When you move into learning how to graph a function, you will learn to perform tasks such as finding lengths of chords or using the isosceles triangle theorem, the 30-60-90 theorem, and others. You’ll be taught to find the domain of functions, x- and y- coordinates and intercepts of the graphs of functions, and to work with asymptotes.
As function topics build in your course, you will eventually move into graphing logarithms, defining logarithmic functions, and identifying asymptotes for a log function. You’ll also learn about graphing quadratic functions, which result in either a positive (upward facing) or negative (downward facing) parabola, and then you’ll be asked to define certain points on the graph to show you have done it correctly.

Further, when you learn about graphing exponential functions, you will not need to graph many points, as exponentials change only by an exact proportion during a set interval, such as an isotope that decays by half every twenty minutes. To learn this, you’ll be given particular functions (f) and shown how to give the vertical asymptote, and the x- or y-intercept or coordinate, as well as the domain and/or range of functions.

Another important graphing topic in coordinate geometry is inverse variations. This is similar to some of the other graphing concepts, but uses a particular equation, an inverse equation, which is expressed by a formula where the product of two values is equal to a constant.

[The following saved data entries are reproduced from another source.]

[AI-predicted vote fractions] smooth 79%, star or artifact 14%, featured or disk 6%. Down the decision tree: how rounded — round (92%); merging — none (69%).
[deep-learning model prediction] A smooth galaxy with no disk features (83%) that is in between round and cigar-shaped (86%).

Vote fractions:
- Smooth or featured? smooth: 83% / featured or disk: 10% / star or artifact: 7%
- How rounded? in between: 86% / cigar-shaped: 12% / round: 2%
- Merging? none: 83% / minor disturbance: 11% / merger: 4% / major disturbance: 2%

Finally, you will be graphing two-step inequalities, where you’ll be shown how to do such things as find the equation of a circle given two points that lie on it, choose which line is perpendicular to another line, or find what inequality a given graph represents. You may also learn to find regions on a graph being given certain equations.
The second main topic of coordinate geometry is transformation. Transformation has to do with manipulation of graphs by changing signs. You will learn how to take the shape graphed by an equation, and “flip” it on the graph, coming up with a new equation for the new coordinates.

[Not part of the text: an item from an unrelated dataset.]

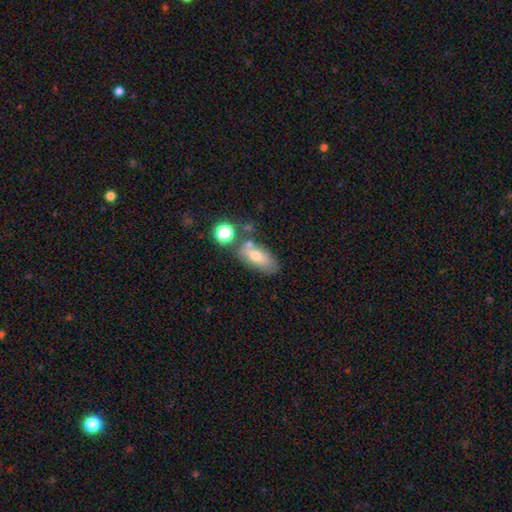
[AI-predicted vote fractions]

After you’ve gotten the basics of coordinate geometry covered, the course will move into covering plane geometry. This is where you’ll learn about quadrilaterals, such as squares, rectangles, kites, trapezoids, rhombuses, and other four-sided two-dimensional shapes. The first thing you’ll learn is how to identify each specific quadrilateral, as they each have specific qualities they can be identified by.

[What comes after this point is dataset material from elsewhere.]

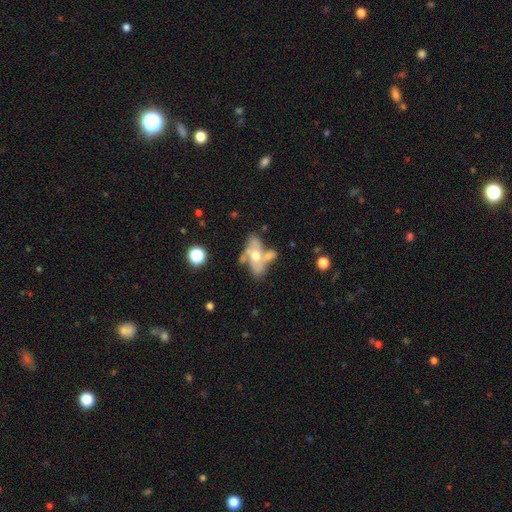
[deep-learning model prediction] This appears to be a featured or disk galaxy (51%). Merging: merger (43%).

In addition to quadrilaterals, you will learn about other 2D shapes, such as circles, hexagons, pentagons, and triangles. You will learn formulas to figure out the area and the length of the diagonal for 2D shapes. You’ll also learn how to find the angle of certain shapes, and their perimeters as well. Specifically, for triangles, you will learn to find out if acute or obtuse isosceles triangles are similar and if they are congruent. Also, you will learn to find the height of a triangle, as well as the length of the hypotenuse of acute and obtuse triangles.

As you move into the more intense topics of your advanced geometry course, you will learn about solid, or 3D, geometry. This involves working with three-dimensional shapes such as cubes, cylinders, prisms, spheres, cones, tetrahedrons, and more. The two most basic things you will learn for each of these shapes is how to find the area of their surface and their volume. This involves, as you may have guessed, adding more formulas to your list. In addition to volume and surface area, you will be learning to find the length of edges on certain shapes (like a prism). For spheres, you will be learning to find the diameter and radius.

In advanced geometry there are many formulas to not only memorize, but to learn how and when to use them. This is often the greatest challenge to geometry students, but it’s a skill you can gain through practice and studying.